As mentioned above, we’ll use the comment ids, which are unique for each comment. If we see the XPath for the entire comment block, we see that it has a comment id associated with it.
//*[@id="Comment_5561090"]
The following code snippet will help us extract all the comment ids on our web page. We’ll again use the function ‘find_elements_by_xpath’ on the above XPath and extract the ids from the ‘id’ attribute.
ids = driver.find_elements_by_xpath("//*[contains(@id,'Comment_')]") comment_ids = []
for i in ids:
comment_ids.append(i.get_attribute('id'))
The above code will provide us with a list of all the comment IDs from the web page.
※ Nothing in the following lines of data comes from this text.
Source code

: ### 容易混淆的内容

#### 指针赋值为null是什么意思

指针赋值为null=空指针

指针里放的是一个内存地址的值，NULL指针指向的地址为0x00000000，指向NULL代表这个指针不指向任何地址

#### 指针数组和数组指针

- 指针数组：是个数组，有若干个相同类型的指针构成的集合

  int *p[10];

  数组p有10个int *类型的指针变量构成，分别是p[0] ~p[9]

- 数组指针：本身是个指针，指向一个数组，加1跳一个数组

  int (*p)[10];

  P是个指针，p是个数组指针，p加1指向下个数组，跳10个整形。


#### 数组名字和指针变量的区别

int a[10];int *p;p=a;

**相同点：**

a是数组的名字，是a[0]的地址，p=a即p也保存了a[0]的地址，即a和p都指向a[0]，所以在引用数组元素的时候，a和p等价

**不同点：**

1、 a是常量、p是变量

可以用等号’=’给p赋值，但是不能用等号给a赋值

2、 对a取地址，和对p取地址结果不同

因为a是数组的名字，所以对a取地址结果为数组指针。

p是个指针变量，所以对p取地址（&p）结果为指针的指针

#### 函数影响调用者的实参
And now it is time to bring all this together in one code to extract 5000 comments. We can extract user ids and comments for each user on the web page by looping through all the comment ids we found in the previous code.
Below is the code snippet to extract all comments:
driver = webdriver.Chrome('C:/Users/bandi/Desktop/Text Analytics/TA Session/chromedriver_win32/chromedriver')
driver.get('https://forums.edmunds.com/discussion/2864/general/x/entry-level-luxury-performance-sedans/p702')
comments = pd.DataFrame(columns = ['user_id','comments'])
ids = driver.find_elements_by_xpath("//*[contains(@id,'Comment_')]")
comment_ids = []
for i in ids:
comment_ids.append(i.get_attribute('id'))
for x in comment_ids:
#Extract user ids from each user on a page
userid_element = driver.find_elements_by_xpath('//*[@id="' + x +'"]/div/div[2]/div[1]/span[1]/a[2]')[0]
userid = userid_element.text
#Extract Message for each user on a page
user_message = driver.find_elements_by_xpath('//*[@id="' + x +'"]/div/div[3]/div/div[1]')[0]
comment = user_message.text
#Adding userid and comment for each user in a dataframe
comments.loc[len(comments)] = [userid,comment]
If you check our URL has page numbers, starting from 702. So, we can go to previous pages by simply changing the page numbers in the URL to extract more comments until we get the desired number of comments.
That's how you scrape a website using Selenium in Python and obtain large amounts of data. After this, you can carry out multiple unstructured data analytics and find interesting trends, sentiments, etc. using this data.